The GL of Texas does not have visitation with any PHGL. We do "recognize" the PHGL of Texas, but again, our treaty with them does not include visitation. That is how the PHGL wanted the treaty worded when they first proposed it, and that is how it was approved. Since then, talks have been scheduled to open visitation between the two GLs. The last scheduled meeting for these discussions was scheduled in the Spring of 2012. However, shortly before the meeting took place, the PHGM abruptly cancelled the meeting. At the 2013 Grand Lodge Session in Waco, the Chairman of the Fraternal Relations Committee reported on this and stated that they stand ready to resume the discussions. However, since then, nothing has been heard from the PHGL or the PHGM. The ball seems to be in the PHGL's court.


----------



## widows son (Apr 2, 2013)

Bro. Upton thank you for the invite.


----------



## bupton52 (Apr 2, 2013)

Here is an article about what PH masons deal with concerning these other groups of so called masons. 
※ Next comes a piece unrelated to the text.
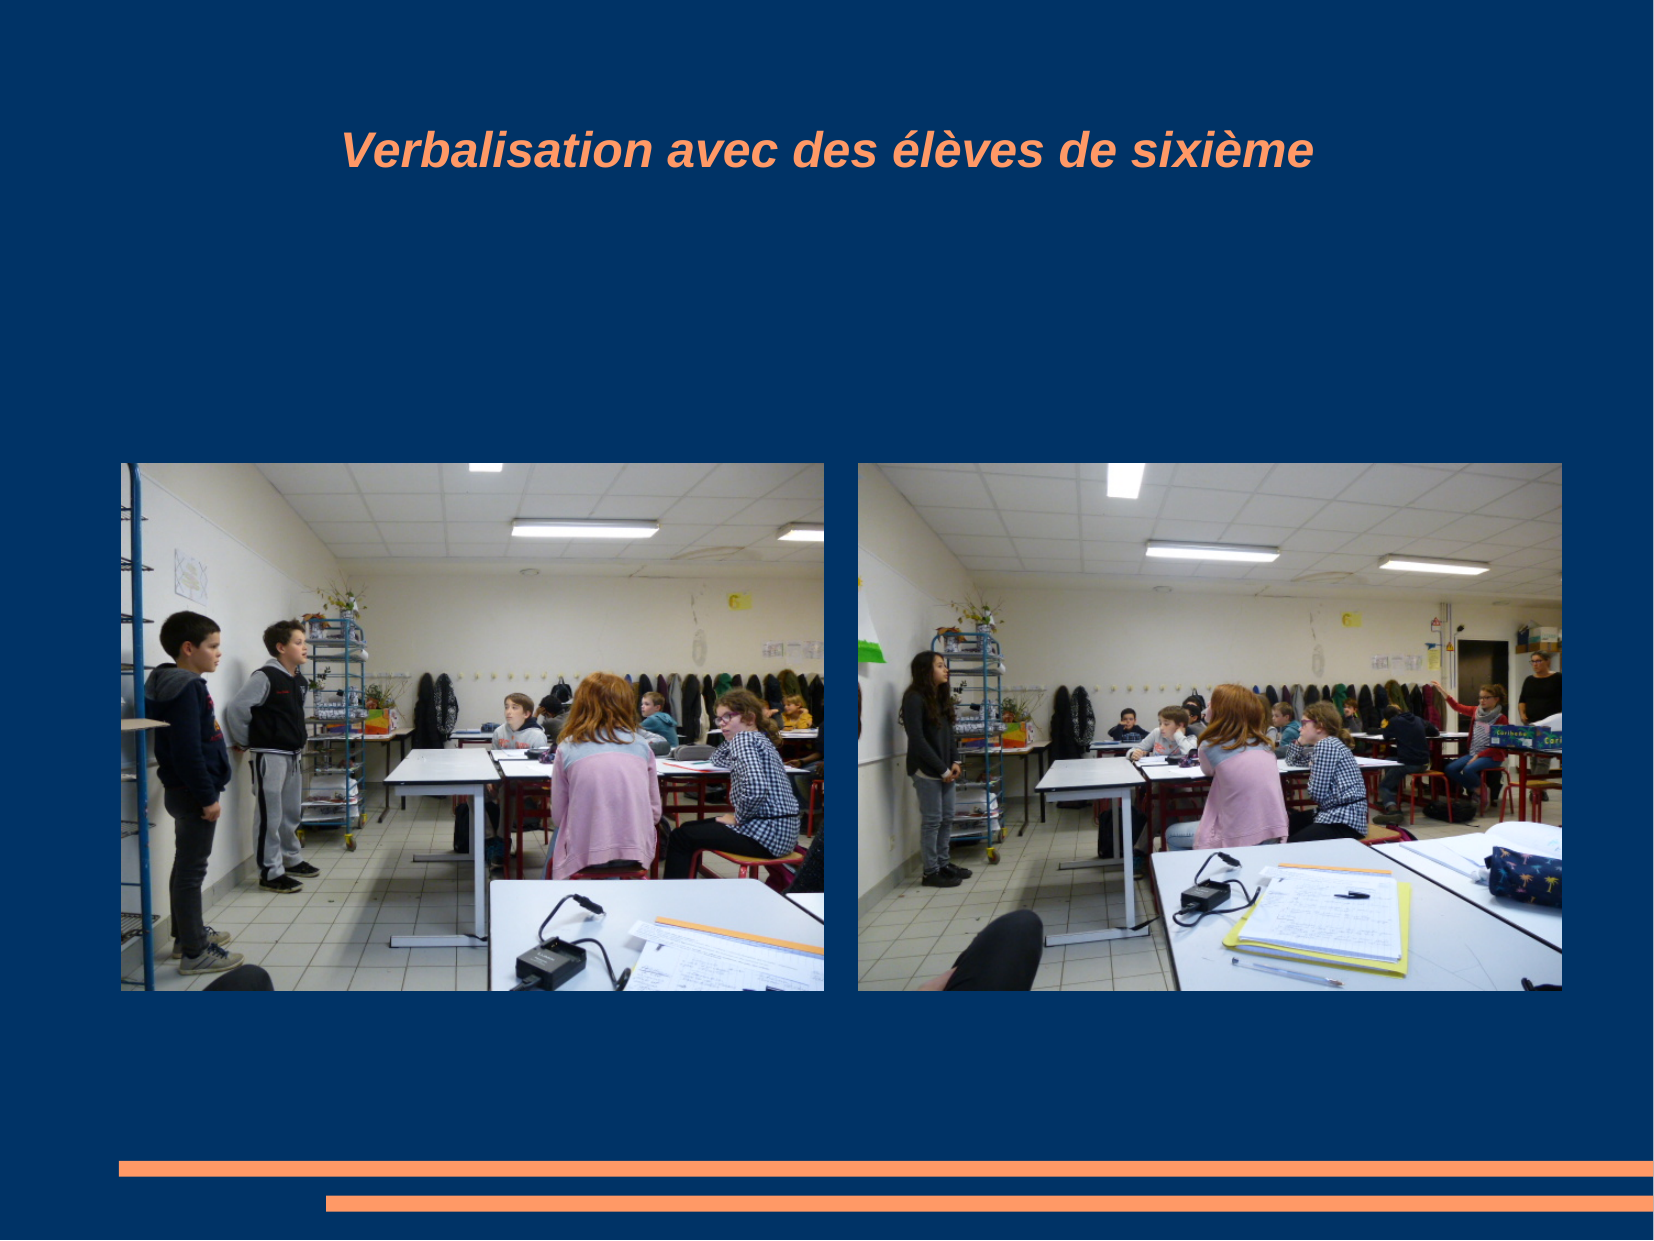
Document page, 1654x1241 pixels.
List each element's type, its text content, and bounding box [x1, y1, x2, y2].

title Verbalisation avec des élèves de sixième [121, 46, 1534, 254]
picture [121, 463, 824, 991]
picture [858, 463, 1562, 991]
http://www.thephylaxis.org/bogus/crime.php



Freemason Connect Mobile


----------



## bupton52 (Apr 2, 2013)

widows son said:


> Bro. Upton thank you for the invite.




Now do you see what I was talking about? lol


----------



## widows son (Apr 3, 2013)

Ya.  I threw a few pennies out but it's like being in a cage with a couple of hungry pitbulls. I'm just gonna read. Some of these guys have some pretty wacky ideas. But to be honest I'm not educated enough on the subject to make a comment. My two cents was just what I know mixed with an opinion, but that's it. I also don't want to compromise my membership.


----------